Robin shrank from the curt directness of his speech. His defiance wilted visibly. "I--didn't mean to break the window, Dicky," he said, twisting and cracking his fingers in rising agitation.
"What did you mean to do?" said Green.
Robin stood silent again.
"Are you going to answer me?" Green said, after a pause.
Robin made a great effort. He parted his straining hands and rested them upon the table behind which Green sat. Standing so, he glowered down into his brother's grim face with something of menace in his own.
"I'll tell you one thing, Dicky," he said, with stupendous effort. "I'm not going--to take a caning for it."
Green's eyebrows went up. He sat perfectly still, looking straight up into the heavy face above him.

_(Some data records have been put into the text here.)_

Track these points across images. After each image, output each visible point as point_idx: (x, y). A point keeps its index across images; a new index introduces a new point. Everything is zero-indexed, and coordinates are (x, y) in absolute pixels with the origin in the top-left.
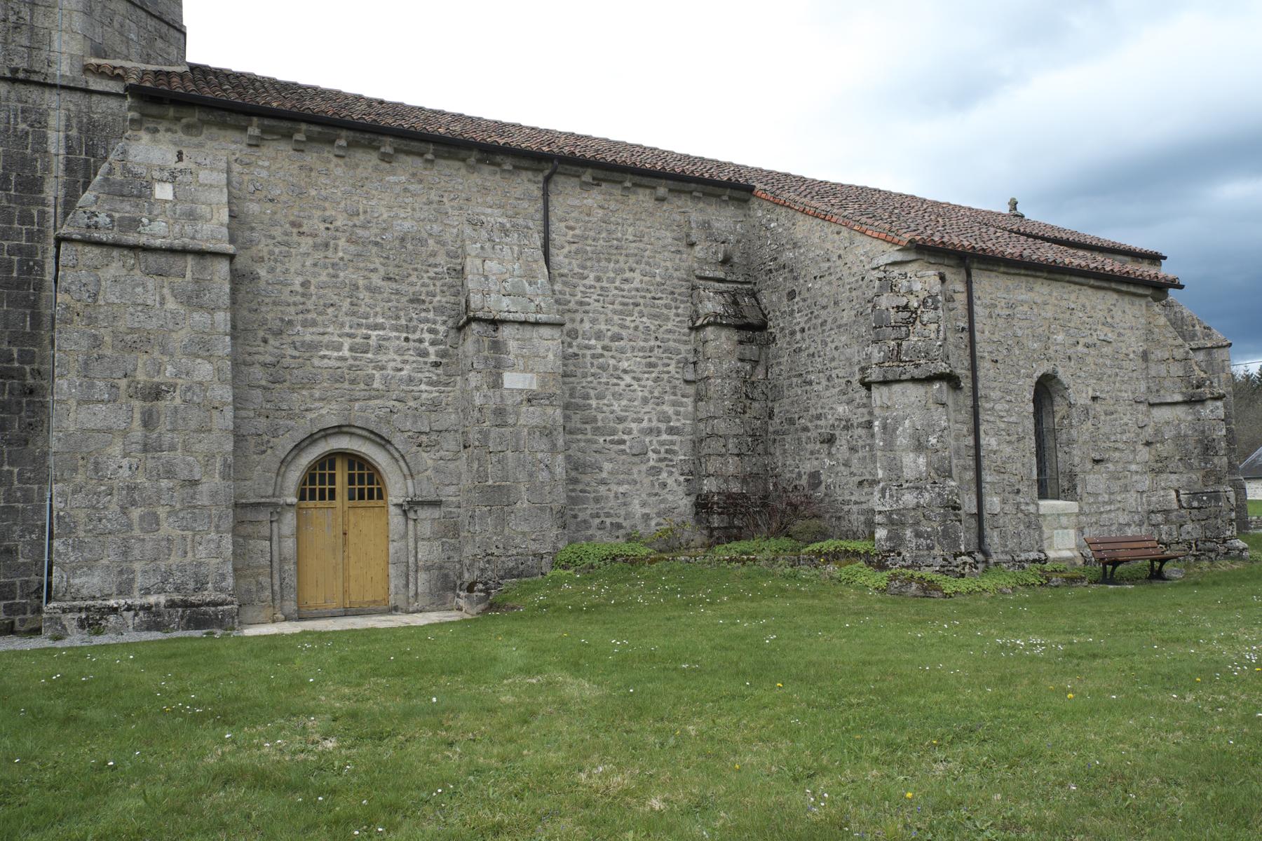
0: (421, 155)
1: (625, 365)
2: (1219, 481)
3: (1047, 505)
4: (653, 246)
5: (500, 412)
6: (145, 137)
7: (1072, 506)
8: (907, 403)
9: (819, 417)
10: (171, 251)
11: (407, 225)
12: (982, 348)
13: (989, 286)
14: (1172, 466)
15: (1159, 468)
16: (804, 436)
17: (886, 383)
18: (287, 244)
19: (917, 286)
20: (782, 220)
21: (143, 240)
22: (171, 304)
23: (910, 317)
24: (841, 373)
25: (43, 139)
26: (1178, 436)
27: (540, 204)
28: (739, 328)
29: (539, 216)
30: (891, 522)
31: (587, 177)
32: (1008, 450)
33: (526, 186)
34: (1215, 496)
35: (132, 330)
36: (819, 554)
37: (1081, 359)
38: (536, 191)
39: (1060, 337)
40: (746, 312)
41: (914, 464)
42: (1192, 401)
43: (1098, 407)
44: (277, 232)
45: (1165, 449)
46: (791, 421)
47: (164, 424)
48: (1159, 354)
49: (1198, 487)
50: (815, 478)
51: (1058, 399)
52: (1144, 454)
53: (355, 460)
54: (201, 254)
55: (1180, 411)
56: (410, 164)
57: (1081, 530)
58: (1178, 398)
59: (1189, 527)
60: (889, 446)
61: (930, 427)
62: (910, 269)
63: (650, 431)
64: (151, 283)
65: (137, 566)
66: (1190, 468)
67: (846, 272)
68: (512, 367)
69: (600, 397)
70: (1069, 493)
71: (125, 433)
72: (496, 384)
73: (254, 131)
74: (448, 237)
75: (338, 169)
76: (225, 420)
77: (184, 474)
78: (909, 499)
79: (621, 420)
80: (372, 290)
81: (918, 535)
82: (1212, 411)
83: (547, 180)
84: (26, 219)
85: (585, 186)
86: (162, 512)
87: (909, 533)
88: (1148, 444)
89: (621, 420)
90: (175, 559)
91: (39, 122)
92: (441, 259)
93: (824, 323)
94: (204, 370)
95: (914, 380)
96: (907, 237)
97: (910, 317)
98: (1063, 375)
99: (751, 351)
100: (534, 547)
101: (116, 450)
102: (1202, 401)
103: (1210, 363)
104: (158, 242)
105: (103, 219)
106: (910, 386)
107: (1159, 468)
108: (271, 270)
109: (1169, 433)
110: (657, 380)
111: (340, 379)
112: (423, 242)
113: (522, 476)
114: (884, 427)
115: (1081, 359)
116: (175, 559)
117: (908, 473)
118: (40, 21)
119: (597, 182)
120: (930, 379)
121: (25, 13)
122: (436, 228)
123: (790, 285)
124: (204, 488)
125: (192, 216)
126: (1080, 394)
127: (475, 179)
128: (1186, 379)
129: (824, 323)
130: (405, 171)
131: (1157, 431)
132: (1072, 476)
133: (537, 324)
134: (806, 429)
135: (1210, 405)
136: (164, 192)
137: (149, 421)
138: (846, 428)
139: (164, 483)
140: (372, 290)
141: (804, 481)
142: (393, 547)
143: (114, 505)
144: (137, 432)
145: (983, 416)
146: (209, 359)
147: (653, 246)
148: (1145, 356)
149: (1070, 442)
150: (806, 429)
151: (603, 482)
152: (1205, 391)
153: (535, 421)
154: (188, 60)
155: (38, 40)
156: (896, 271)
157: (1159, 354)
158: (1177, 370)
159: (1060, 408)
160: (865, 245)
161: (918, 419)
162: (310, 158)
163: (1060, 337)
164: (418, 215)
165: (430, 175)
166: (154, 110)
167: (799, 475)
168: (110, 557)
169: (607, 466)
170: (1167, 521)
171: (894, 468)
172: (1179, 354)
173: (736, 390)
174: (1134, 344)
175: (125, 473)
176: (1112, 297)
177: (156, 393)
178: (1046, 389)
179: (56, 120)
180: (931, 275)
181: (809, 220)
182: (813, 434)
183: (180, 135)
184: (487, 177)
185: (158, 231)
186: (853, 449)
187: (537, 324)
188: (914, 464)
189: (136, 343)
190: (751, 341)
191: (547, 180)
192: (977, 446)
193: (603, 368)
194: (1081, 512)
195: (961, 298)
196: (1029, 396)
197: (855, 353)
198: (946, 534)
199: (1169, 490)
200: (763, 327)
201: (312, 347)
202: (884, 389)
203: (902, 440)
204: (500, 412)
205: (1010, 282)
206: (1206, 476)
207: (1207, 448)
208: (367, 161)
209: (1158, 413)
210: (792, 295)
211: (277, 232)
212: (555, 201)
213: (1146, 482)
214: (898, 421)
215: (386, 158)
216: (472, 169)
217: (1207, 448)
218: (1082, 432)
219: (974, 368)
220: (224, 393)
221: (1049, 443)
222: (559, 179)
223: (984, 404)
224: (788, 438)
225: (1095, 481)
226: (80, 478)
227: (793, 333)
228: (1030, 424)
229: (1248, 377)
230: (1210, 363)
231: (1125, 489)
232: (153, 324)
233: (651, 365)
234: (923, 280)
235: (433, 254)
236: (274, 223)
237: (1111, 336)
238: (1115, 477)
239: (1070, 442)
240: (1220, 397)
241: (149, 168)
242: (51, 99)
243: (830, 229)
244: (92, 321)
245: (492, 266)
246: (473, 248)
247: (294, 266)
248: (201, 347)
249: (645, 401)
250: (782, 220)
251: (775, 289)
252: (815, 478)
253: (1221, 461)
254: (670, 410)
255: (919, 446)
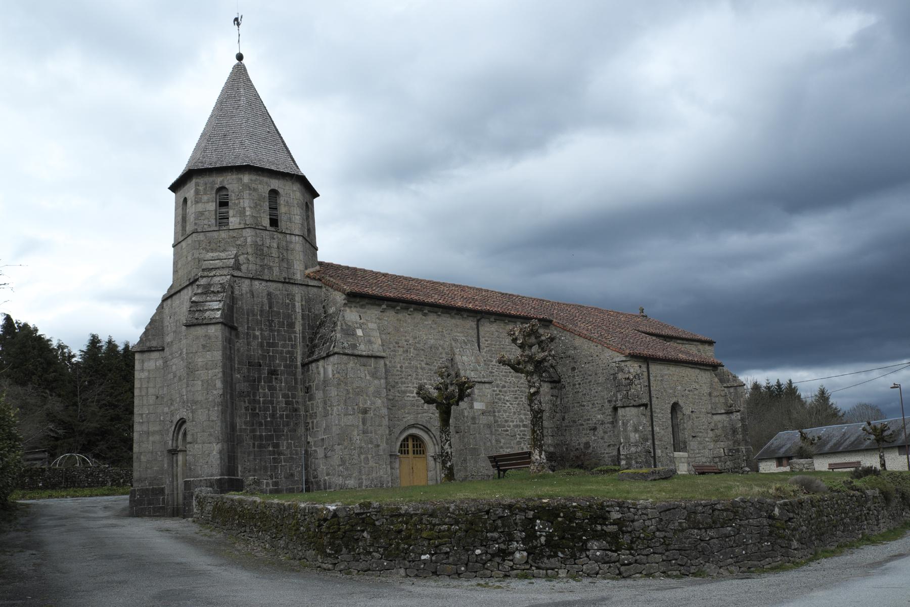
0: (436, 313)
1: (507, 398)
2: (739, 445)
3: (677, 454)
4: (500, 340)
5: (473, 418)
6: (348, 310)
7: (685, 454)
8: (630, 415)
9: (588, 420)
10: (368, 357)
11: (432, 341)
12: (653, 393)
13: (655, 369)
14: (721, 439)
15: (716, 440)
16: (581, 428)
17: (624, 407)
18: (394, 351)
19: (632, 370)
20: (568, 337)
21: (360, 353)
22: (368, 378)
23: (630, 382)
24: (599, 402)
25: (294, 306)
26: (723, 427)
27: (476, 331)
28: (551, 382)
29: (475, 336)
30: (627, 458)
31: (492, 319)
32: (663, 432)
33: (470, 323)
34: (738, 451)
35: (358, 387)
36: (601, 471)
37: (687, 396)
38: (474, 324)
39: (679, 388)
40: (553, 375)
41: (634, 437)
42: (728, 413)
43: (694, 415)
44: (391, 346)
45: (718, 432)
46: (574, 422)
47: (368, 424)
48: (715, 394)
49: (731, 447)
50: (587, 445)
51: (679, 412)
52: (711, 434)
53: (415, 437)
54: (376, 357)
55: (724, 417)
56: (432, 317)
57: (689, 464)
58: (723, 411)
59: (728, 463)
60: (625, 430)
61: (640, 423)
62: (628, 363)
63: (517, 426)
64: (362, 368)
65: (364, 477)
66: (728, 439)
67: (600, 362)
68: (477, 401)
69: (499, 412)
70: (684, 449)
71: (358, 426)
72: (472, 407)
73: (384, 306)
74: (445, 346)
75: (409, 319)
76: (385, 422)
77: (375, 443)
78: (633, 449)
79: (506, 421)
80: (422, 369)
81: (637, 463)
82: (736, 416)
83: (478, 321)
84: (290, 339)
85: (491, 322)
86: (370, 456)
87: (633, 462)
88: (712, 430)
89: (506, 421)
90: (374, 475)
91: (291, 297)
92: (444, 355)
93: (590, 382)
94: (379, 402)
95: (634, 406)
96: (628, 351)
97: (630, 382)
98: (681, 403)
99: (555, 392)
100: (486, 472)
101: (355, 433)
102: (732, 413)
103: (736, 393)
104: (364, 353)
105: (346, 345)
106: (633, 409)
107: (716, 440)
108: (390, 362)
109: (720, 426)
110: (518, 404)
111: (413, 405)
112: (438, 349)
113: (482, 444)
114: (623, 423)
115: (687, 396)
116: (374, 475)
117: (632, 440)
118: (290, 257)
119: (496, 320)
120: (639, 406)
121: (285, 254)
122: (442, 342)
123: (572, 365)
124: (381, 448)
125: (370, 342)
126: (687, 410)
127: (453, 321)
128: (726, 403)
129: (590, 382)
130: (430, 320)
131: (716, 425)
132: (685, 443)
133: (485, 383)
134: (582, 425)
135: (735, 414)
136: (359, 332)
137: (364, 423)
138: (602, 424)
139: (370, 446)
140: (422, 369)
141: (582, 446)
142: (430, 474)
143: (356, 452)
144: (361, 427)
145: (654, 419)
146: (380, 398)
147: (500, 340)
148: (710, 394)
149: (684, 429)
150: (582, 425)
151: (502, 448)
152: (733, 409)
153: (485, 422)
154: (320, 259)
155: (290, 266)
156: (623, 364)
157: (715, 394)
158: (722, 400)
159: (680, 416)
160: (608, 353)
161: (635, 420)
162: (400, 316)
163: (679, 388)
164: (436, 337)
165: (439, 320)
166: (352, 300)
167: (579, 444)
168: (356, 474)
169: (503, 441)
170: (720, 461)
171: (627, 438)
172: (723, 393)
173: (550, 409)
174: (706, 390)
175: (358, 442)
176: (697, 371)
177: (365, 411)
178: (675, 407)
179: (298, 298)
180: (636, 365)
181: (582, 340)
182: (585, 427)
183: (359, 309)
184: (457, 321)
185: (362, 349)
186: (605, 432)
187: (485, 383)
188: (634, 437)
189: (359, 392)
190: (555, 388)
191: (478, 321)
192: (653, 430)
193: (500, 399)
194: (689, 457)
195: (645, 374)
196: (669, 411)
197: (606, 395)
198: (647, 462)
199: (721, 449)
200: (559, 382)
201: (405, 392)
202: (623, 409)
203: (630, 428)
204: (473, 418)
205: (661, 367)
206: (734, 443)
207: (734, 431)
208: (418, 316)
209: (715, 417)
210: (573, 369)
211: (391, 346)
212: (481, 329)
213: (712, 446)
214: (628, 421)
215: (425, 315)
216: (452, 317)
217: (734, 431)
218: (688, 425)
219: (651, 400)
220: (384, 411)
221: (676, 429)
222: (483, 320)
223: (655, 415)
224: (573, 429)
225: (693, 445)
226: (346, 444)
227: (574, 385)
228: (670, 422)
229: (768, 388)
230: (736, 393)
231: (704, 448)
232: (363, 385)
233: (516, 398)
234: (634, 368)
235: (441, 353)
236: (391, 343)
237: (698, 387)
238: (700, 443)
239: (684, 429)
240: (739, 411)
241: (353, 323)
242: (296, 290)
243: (592, 344)
244: (346, 384)
245: (464, 358)
246: (457, 351)
247: (397, 360)
248: (377, 394)
249: (515, 413)
250: (568, 337)
251: (565, 365)
252: (587, 445)
253: (740, 437)
254: (523, 417)
255: (636, 430)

For several seconds a tense silence reigned.
Then: "Oh yes, you will," he said quietly. "You will take--whatever I decide to give you. Sit down there!" He indicated the end of the bench nearest to him. "I'll deal with you presently."
Robin did not stir. In the growing gloom of the room his eyes shone like the eyes of an animal, goaded and desperate. But the man before him showed neither surprise nor anger. His clean-cut lips were closed in a straight, unyielding line. For a full minute he looked at Robin and Robin looked at him.